Toker, sözlerinin devamında hem annesinin hem babasının geleneklerine bağlı olarak yetiştiğini söyledi. "Babamı kaybettiğimizden beri her sene mevlitler okunur. Yine oruç tutulur, namaz kılınır" diyen Toker, şunları kaydetti:

Kendimden bahsetmek istemem ama dini vazifelerimi kendime göre yaparım. İnancımız tamamdır. Şimdi söylüyorum artık bu duyuldu: Babamın yatak odasında, yatağının üzerinde Türkçe 'Allah'ın dediği olur' yazılıydı. Ben doğduğum zaman o odada ilk o yazıyı gördüm.

Babamı o odada kaybettik, o da en son o yazıyı gördü: 'Allah'ın dediği olur.' Ama hiçbir zaman dini siyasete veya çıkarlarına alet etmedi.

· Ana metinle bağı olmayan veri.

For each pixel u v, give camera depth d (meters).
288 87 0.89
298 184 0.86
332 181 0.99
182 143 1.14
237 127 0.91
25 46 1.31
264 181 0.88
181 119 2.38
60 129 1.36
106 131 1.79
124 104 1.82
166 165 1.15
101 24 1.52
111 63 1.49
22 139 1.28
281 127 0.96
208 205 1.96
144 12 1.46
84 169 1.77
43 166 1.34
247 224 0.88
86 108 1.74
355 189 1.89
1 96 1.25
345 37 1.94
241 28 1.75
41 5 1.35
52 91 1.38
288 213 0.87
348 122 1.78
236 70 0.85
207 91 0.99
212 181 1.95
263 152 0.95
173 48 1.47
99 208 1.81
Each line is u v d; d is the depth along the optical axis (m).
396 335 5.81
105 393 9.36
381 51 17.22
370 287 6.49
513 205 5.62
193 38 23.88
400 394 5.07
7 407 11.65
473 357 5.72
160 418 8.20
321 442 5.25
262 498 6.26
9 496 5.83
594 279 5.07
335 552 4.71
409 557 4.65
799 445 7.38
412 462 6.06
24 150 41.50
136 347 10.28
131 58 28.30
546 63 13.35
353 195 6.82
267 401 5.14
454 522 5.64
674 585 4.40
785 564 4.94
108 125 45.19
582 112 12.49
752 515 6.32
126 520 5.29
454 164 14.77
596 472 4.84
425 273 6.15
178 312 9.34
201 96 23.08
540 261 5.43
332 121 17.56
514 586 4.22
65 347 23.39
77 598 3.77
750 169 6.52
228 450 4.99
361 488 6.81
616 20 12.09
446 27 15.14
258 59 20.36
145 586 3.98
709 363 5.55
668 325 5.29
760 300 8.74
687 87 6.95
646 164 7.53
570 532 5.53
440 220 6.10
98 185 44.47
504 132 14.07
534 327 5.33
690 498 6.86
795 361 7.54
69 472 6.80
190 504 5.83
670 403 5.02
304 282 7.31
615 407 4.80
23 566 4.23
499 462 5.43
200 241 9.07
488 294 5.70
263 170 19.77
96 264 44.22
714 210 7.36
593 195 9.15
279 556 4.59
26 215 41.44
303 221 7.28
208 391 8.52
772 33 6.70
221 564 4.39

Sadece babam değil, o kuşak bu konuda çok hassastı. Dininden kopmadılar ama dini alet olarak kullanmadılar. En büyük günah dini siyasete alet etmek değil midir?

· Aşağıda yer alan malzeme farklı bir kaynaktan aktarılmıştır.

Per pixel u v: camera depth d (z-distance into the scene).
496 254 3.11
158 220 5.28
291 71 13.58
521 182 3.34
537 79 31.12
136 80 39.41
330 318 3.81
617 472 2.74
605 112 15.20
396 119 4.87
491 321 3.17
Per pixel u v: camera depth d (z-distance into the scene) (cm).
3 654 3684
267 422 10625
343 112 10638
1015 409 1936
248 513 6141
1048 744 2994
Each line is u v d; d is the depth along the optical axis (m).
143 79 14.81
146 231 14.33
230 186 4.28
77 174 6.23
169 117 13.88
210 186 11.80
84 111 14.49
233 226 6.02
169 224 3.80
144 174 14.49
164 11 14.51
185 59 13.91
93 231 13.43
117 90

"Eksiklikleri, yanlışlıkları çok iyi görmüşler"

Cumhuriyet'in ilk kuşağı Osmanlı'nın son kuşağıdır. Hem çok iyi eğitim almışlar, hem de yaşam içinde idaredeki eksiklikleri, yanlışlıkları çok iyi görmüşler. İşte bunun için aydınlanma devrimlerini yaptılar.
Babam muhalefete geçtiğinde bugün duyduğumuz eleştiri ve hatta iftiralara gereken cevapları çok güzel verdi. Gerçeği eminim ki onlar da biliyorlar, bile bile söylüyorlar. Niye? Seçmenlerini kandırmak için. Bizim yapmamız icap eden şey doğrusunu anlatmak. Ben politika yapmıyorum. İnönü Vakfı'ndaki arkadaşlarımla birlikte Atatürk'ün, devrimlerin, Cumhuriyet'in ne olduğunu anlatmaya çalışıyorum. Siz gazetelerinizde aynı şeyleri yapmaya çalışıyorsunuz. Beni en sevindiren ise bilinçli ve duyarlı yurttaşlarımızın gereken cevapları en iyi şekilde veriyor olması.